The methodology underpinning data collection for this analysis has previously been described (Pedrelli et al., 2020). Briefly, we compared the effectiveness of an 8-week treatment combining CBT-D + BMI versus 8-week CBT-D for college students with HED and depressive symptoms. In both treatments, eight sessions of therapy were provided. A full description of the study flow can be reviewed in the original study publication (Pedrelli et al., 2020). In brief, a total of 140 individuals were assessed for eligibility, and after exclusion criteria were applied and uninterested participants decided to discontinue, a total of 94 individuals were randomized to either CBT-D + BMI (n = 46) or CBT-D (n = 48).
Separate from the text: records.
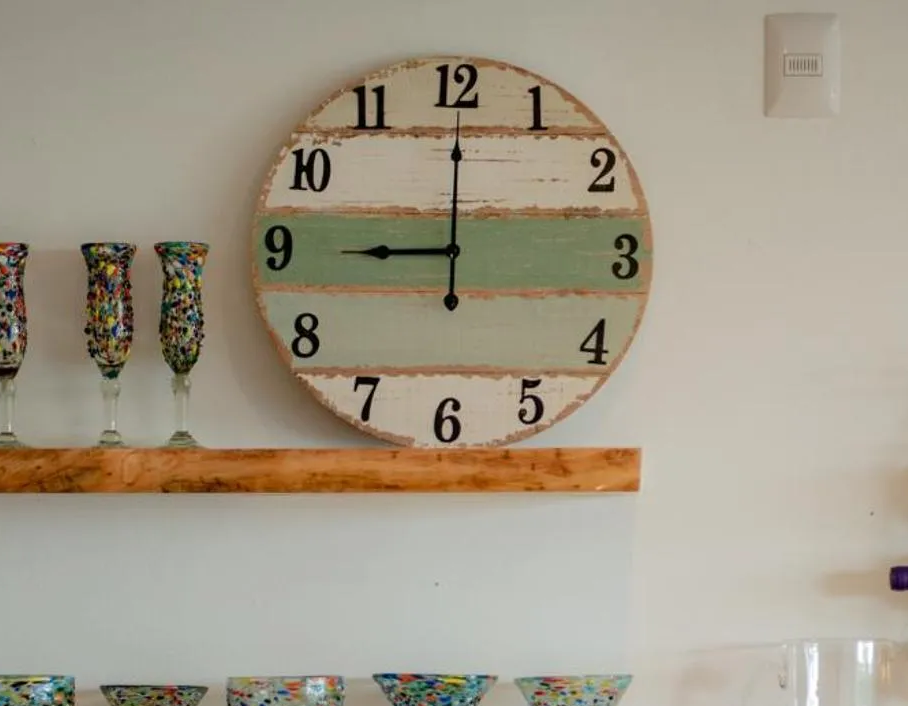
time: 9:00
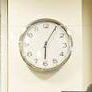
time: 6:05
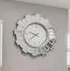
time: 9:38
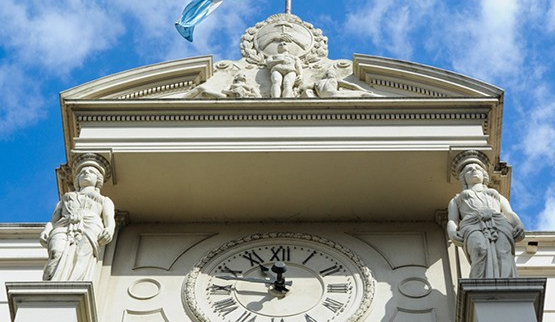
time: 11:55
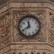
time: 11:39
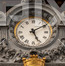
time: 5:09
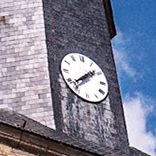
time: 1:38
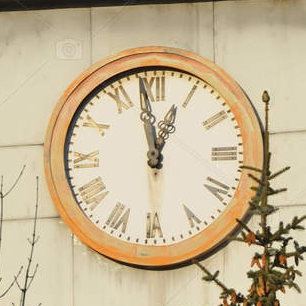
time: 12:58
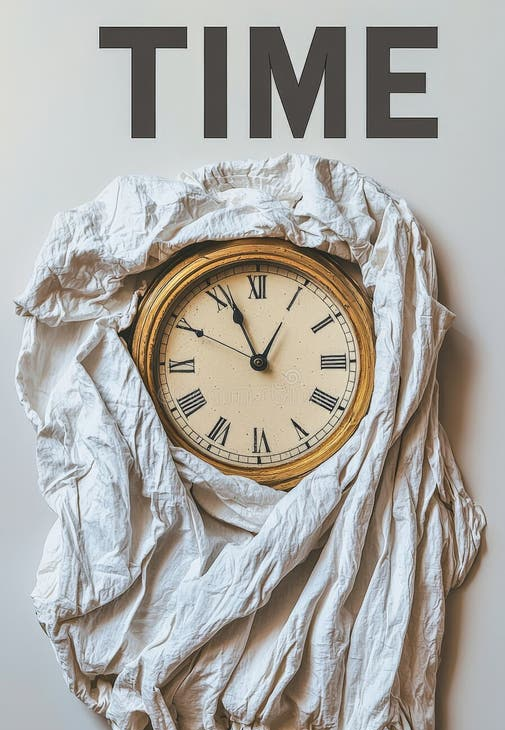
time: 12:56
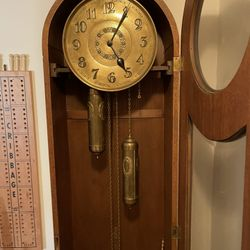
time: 5:05
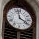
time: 3:58
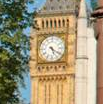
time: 5:20
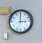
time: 2:59
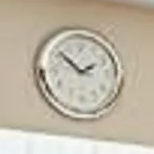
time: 1:52
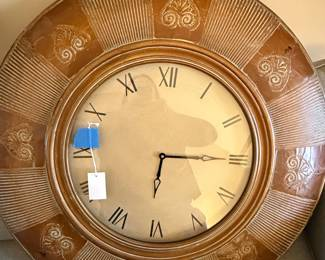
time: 6:15
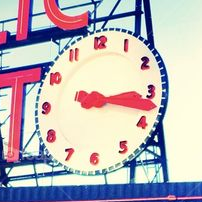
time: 3:17
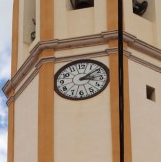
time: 3:09
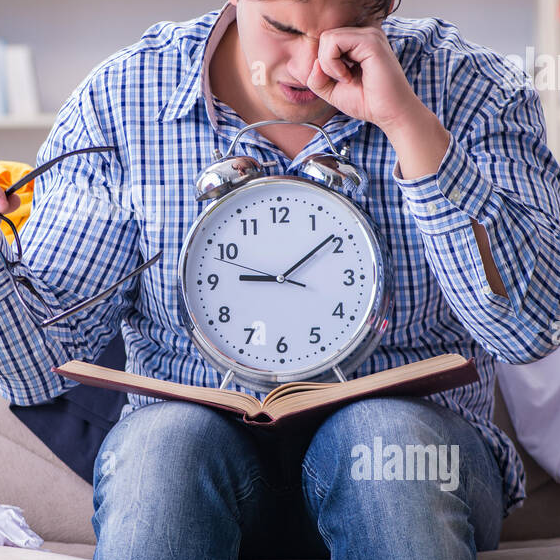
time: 9:08
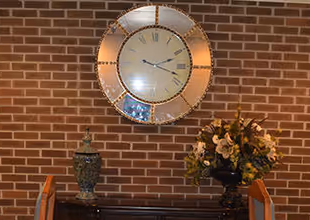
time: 2:18
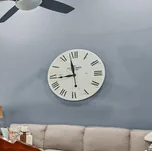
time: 8:57
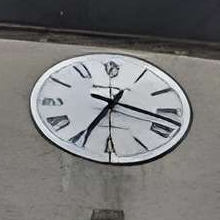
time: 3:34
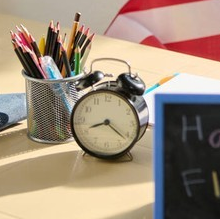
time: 8:21
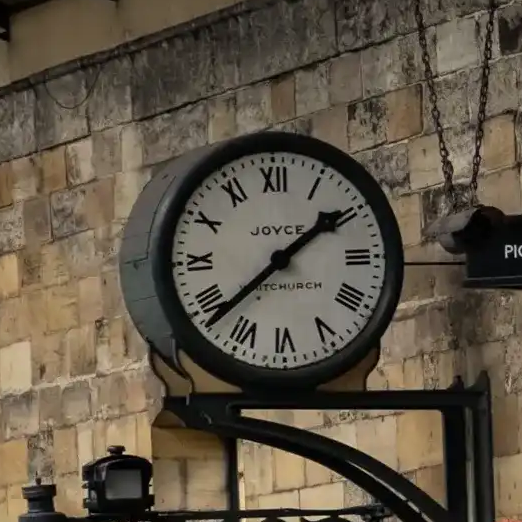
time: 1:38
Of these, 64 (68.08%) completed post-treatment assessments (n = 32 in each condition). The study sample included undergraduate students who were recruited from 2- or 4-year colleges in the Boston area. Participants were recruited through posters, advertisements online, and on public transportation. Inclusion criteria included current enrollment as an undergraduate student, 18–24 years old, presence of at least one HED episode in the past month, and the presence of mild to moderate depressive symptoms (scores between 10 and 30 on the Beck Depressive Inventory I (BDI-I; Beck, Steer, and Garbin, 1988). Exclusion criteria included meeting diagnostic criteria for bulimia, psychosis, bipolar disorder, or illicit substance abuse in the past six months, having received any psychosocial treatment for depression or substance dependence in the past month, having received CBT-D for depression and/or alcohol use in the previous six months, having discontinued or changed dosage of an antidepressant medication less than 1 month prior screening, and/or posing a serious suicide or homicide risk. All procedures were approved by the IRB and were in compliance with APA ethical standards.

2.2. Measures and materials

2.2.1. Diagnoses

Psychiatric disorders were assessed using the Structured Clinical Interview for DSM-IV Axis I disorders (SCID-IV; First et al., 1995). The SCID-IV is a semi-structured, clinician administered interview designed to assess current and lifetime diagnoses.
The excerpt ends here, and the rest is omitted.